The overall net increase in loan demand from businesses was attributed by respondent banks to higher customers’ requirements for inventory financing as businesses reopen,[6] as well as to.higher accounts receivable financing needs amidst a decline in corporate clients’ internally-generated funds. Meanwhile, respondent banks cited lower household consumption and housing investment as the key factors that contributed to the observed decline in household loan demand.
Over the next quarter, most of the respondent banks anticipate broadly unchanged overall loan demand from both enterprises and households indicating an increase in confidence of firms and consumers amid the gradual rise of economic activities. DI-based results suggested expectations of a further net increase in overall loan demand from enterprises associated largely with corporate clients’ higher inventory financing and accounts receivable financing needs, improved economic outlook, and lack of other sources of funds. Similarly, the DI-approach pointed to banks’ expectations of a net increase in overall loan demand from households (specifically personal/salary loans) due largely to higher household consumption, lower income prospects, and lack of other sources of funds.
Real Estate Loans
The Q4 2020 survey results also showed that most of the respondent banks reported broadly unchanged overall credit standards for commercial real estate loans (CRELs). Meanwhile, DI-based results continued to indicate a net tightening of overall credit standards for CRELs for the 20th consecutive quarter. Respondent banks pointed to a less favorable economic outlook, a lower tolerance for risk, as well as deterioration in borrowers’ profile as the major contributors to the tightening of overall credit standards for CRELs. On specific credit standards, the net tightening of overall credit standards for CRELs continued to reflect wider loan margins, reduced credit line sizes, stricter collateral requirements and loan covenants, increased use of interest rate floors, and shortened loan maturities. Over the next quarter, banks’ responses point to expectations of net tighter credit standards for CRELs based on the DI-approach.
More than half of respondents reported unchanged demand for CRELs in Q4 2020, while DI-based results continued to indicate a net decline in loan demand reflecting a deterioration in customers’ economic outlook.

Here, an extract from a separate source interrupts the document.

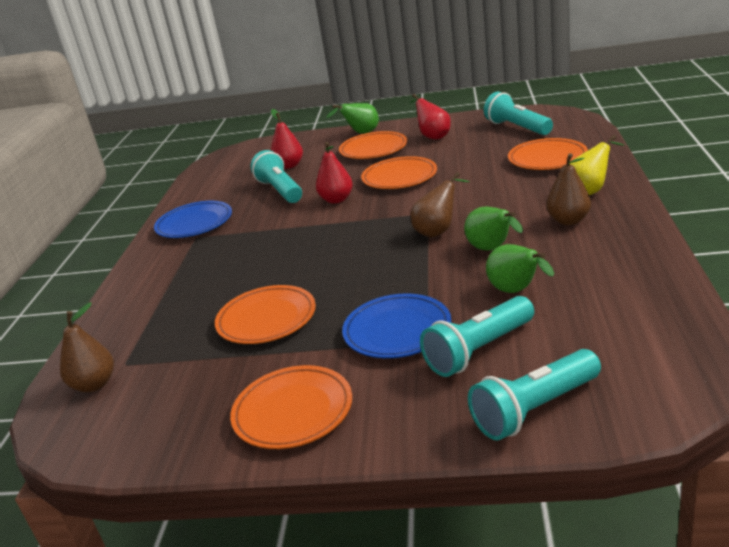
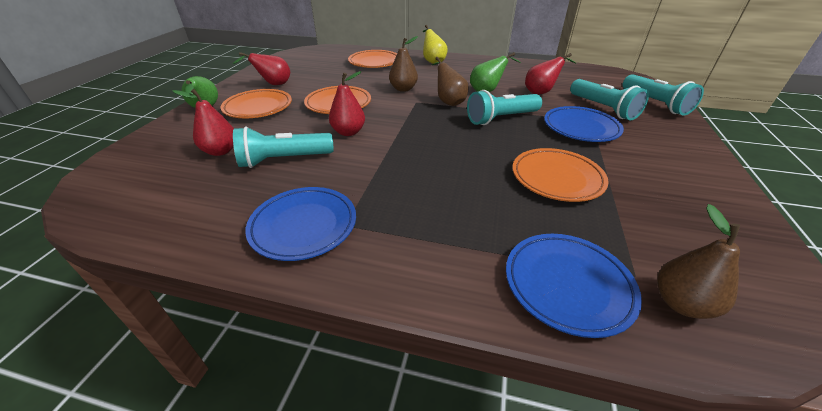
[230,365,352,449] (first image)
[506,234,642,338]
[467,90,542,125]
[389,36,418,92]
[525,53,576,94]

In the following quarter, results based on the modal approach pointed to anticipation of a generally unchanged loan demand for commercial real estate loans while the DI-based results showed a net decline in demand for CRELs amid a deterioration in customers’ economic outlook.
For housing loans extended to households, most of the respondent banks (65.4 percent) reported unchanged credit standards while DI-based results pointed to a net tightening in Q4 2020. Over the next quarter, DI-based results likewise indicated expectation of net tighter overall credit standards for housing loans amid more uncertain economic prospects, deterioration in borrowers’ profile and profitability of bank’s portfolio, and lower risk tolerance of banks.
Meanwhile, two-thirds of the respondent banks saw either a decrease or unchanged overall loan demand for housing loans in Q4 2020. DI-based results, however, pointed to a net decline in loan demand for housing loans during the quarter which was expected to persist until Q1 2021, reflecting largely the consumers’ reduced appetite for housing investment.